---------- SELECTED EXTRACT ----------

Even the case of the bot maxing out the number of login attempts, triggering a lock-out challenge or generating suspicious activity causing account lockout can pose a revenue stream for the criminals. Receiving notifications at their back-office once an account is locked out enables the criminals to initiate second and third layers of ATO attacks immediately. Usually, swiftly after the failure of the second layer attacks (e.g., abuse recovery options), the third layer of attacks commence by sending the victim’s account details to a pseudo support center to “alert” the victim of the locked out account. This facilitates “escorting” the victim to give remote access to his or her account, to unlock the account or even to share the details received in an email or SMS to reset their passwords per request, hence resulting in an ATO. As a matter of fact, criminals manage to turn the tables in their favor in spite of the roadblocks they encounter.
Criminal Leveraging of Alert Fatigue
More than half of global corporations are estimated to be neither ready nor prepared to handle a large scale cyber attack, lacking highly skilled cybersecurity staff let alone a cybersecurity lead; ergo, they are creating the circumstances for cybercrime to flourish.
Based on internet traffic, bad bots can be considered the permanent residents of the digital world with just one step away from being official dominant digital citizens. While for detection avoidance, bad bots are developed to stay in stealth mode during credential stuffing attacks by replicating any good red team operation, being empowered with AI automation capabilities equips them with the art of storytelling as has been observed lately in automated breach and attack simulation (BAS) solutions.
With the deception created by storytelling, bad bots’ activity may be perceived as “white noise” and tagged as false positive alerts amongst 50% of the reported alerts, non-priority alert or under scoped incidents from the overwhelming 25K daily events that can last for several days on average, according to SecOps analysts. Bearing in mind the daily average of 20 alerts each with the duration of 20 mins for analysts to investigate as well as the limited training of 20 hours annually they receive, analysts’ wasting over half of their day looking for problems that are either insignificant or not really problems at all is inevitable. Akin to the domino effect, the waste of resources impairs the KPIs and eventually benefits criminals.
“50,000 Unique IP Addresses Make Credential Stuffing Attempts on Daily Basis” — Auth0
“Using 14 days of data, we observed 21,962,978 login attempts; of those, 33% (7,379,074) represented failed logins.” – Akamai
Cashing In on an ATO
Cunningly mimicking the victims’ footprints and the patterns in their account while avoiding having the security and fraud safeguards invoked in a successful credential stuffing attack, criminals amass critical account information that they can opt to consume in different ways to help achieve ATO.
They could be the sole owner of the account to impede other criminals’ accessibility by changing the victim’s credentials; ergo, locking the victim out of his own account. Nonetheless, by keeping the credentials as is, the criminal may act as the temporary co-owner of the account, while familiarizing himself with the victim via DSR exploits and preparing a reliable pretext for a strike. At the end of the nesting period, in other words, once the account is “mature” enough with proper gathered authorizations and verifications to make high-risk actions from the owner of the account, the criminal exploits this information by increasing the victims’ credit card limits or extending their credit line, taking unsecured loans and making wire transfers and ACH payments. Ironically, the nesting period brings with it the risks of being targeted by rival criminals and losing the ATO all together, along with the time and resources invested.

----------

**YOUR GOAL**
Write out the passage on account takeover word for word, from "Criminal Leveraging of" up to and including "simulation (BAS) solutions.".

---------- ENTRIES SHOWN ----------

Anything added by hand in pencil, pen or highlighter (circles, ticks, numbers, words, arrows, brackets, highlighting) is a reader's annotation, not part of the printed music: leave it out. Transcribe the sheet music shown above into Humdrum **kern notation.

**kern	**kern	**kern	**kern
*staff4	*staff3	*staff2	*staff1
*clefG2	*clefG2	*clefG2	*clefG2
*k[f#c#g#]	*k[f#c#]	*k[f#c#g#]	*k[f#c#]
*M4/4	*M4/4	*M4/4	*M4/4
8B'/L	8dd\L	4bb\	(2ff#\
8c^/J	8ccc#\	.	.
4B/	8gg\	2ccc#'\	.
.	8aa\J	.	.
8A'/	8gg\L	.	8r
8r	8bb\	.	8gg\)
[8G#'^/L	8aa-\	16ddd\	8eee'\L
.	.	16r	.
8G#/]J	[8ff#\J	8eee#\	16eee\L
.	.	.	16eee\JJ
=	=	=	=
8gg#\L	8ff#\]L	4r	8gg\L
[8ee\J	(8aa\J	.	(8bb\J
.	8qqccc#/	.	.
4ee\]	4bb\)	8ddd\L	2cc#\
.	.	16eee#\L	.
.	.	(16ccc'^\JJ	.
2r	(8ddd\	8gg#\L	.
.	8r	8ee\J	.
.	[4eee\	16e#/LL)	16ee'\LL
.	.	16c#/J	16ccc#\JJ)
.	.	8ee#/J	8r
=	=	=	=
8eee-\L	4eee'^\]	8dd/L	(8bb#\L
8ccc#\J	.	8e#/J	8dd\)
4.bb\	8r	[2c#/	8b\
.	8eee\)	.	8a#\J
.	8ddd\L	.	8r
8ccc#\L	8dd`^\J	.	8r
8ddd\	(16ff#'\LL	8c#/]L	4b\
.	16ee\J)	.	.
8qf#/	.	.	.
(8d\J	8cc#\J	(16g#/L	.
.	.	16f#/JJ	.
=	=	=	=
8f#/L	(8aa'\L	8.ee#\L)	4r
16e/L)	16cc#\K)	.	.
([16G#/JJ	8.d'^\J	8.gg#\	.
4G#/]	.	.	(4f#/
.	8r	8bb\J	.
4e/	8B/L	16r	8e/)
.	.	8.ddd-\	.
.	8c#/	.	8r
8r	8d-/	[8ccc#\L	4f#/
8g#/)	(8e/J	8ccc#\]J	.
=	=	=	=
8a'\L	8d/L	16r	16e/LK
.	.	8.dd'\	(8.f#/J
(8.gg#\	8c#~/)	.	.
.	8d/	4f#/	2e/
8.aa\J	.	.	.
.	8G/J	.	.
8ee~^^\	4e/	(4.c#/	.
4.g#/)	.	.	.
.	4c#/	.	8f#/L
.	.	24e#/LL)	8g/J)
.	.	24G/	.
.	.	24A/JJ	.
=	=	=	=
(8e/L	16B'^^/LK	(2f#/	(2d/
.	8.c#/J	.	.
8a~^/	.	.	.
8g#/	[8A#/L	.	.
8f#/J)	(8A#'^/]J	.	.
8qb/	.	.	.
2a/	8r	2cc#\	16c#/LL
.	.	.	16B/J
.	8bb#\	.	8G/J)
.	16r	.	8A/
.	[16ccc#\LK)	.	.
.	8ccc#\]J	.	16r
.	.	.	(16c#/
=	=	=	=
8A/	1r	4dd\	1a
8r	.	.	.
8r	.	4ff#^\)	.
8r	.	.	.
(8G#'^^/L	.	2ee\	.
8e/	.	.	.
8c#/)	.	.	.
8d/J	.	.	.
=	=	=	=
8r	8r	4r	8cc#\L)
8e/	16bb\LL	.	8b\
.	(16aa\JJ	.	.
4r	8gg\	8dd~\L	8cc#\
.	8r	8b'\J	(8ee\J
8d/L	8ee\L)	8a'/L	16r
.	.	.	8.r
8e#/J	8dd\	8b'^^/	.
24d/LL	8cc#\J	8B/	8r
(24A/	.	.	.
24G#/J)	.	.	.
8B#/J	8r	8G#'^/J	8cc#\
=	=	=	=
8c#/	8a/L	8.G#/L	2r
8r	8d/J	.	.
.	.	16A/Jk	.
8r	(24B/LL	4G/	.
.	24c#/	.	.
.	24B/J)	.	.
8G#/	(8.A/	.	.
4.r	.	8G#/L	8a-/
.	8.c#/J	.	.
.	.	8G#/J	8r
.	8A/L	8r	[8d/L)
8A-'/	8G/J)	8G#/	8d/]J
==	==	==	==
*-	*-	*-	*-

----------

**IN RESPONSE**
Criminal Leveraging of Alert Fatigue
More than half of global corporations are estimated to be neither ready nor prepared to handle a large scale cyber attack, lacking highly skilled cybersecurity staff let alone a cybersecurity lead; ergo, they are creating the circumstances for cybercrime to flourish.
Based on internet traffic, bad bots can be considered the permanent residents of the digital world with just one step away from being official dominant digital citizens. While for detection avoidance, bad bots are developed to stay in stealth mode during credential stuffing attacks by replicating any good red team operation, being empowered with AI automation capabilities equips them with the art of storytelling as has been observed lately in automated breach and attack simulation (BAS) solutions.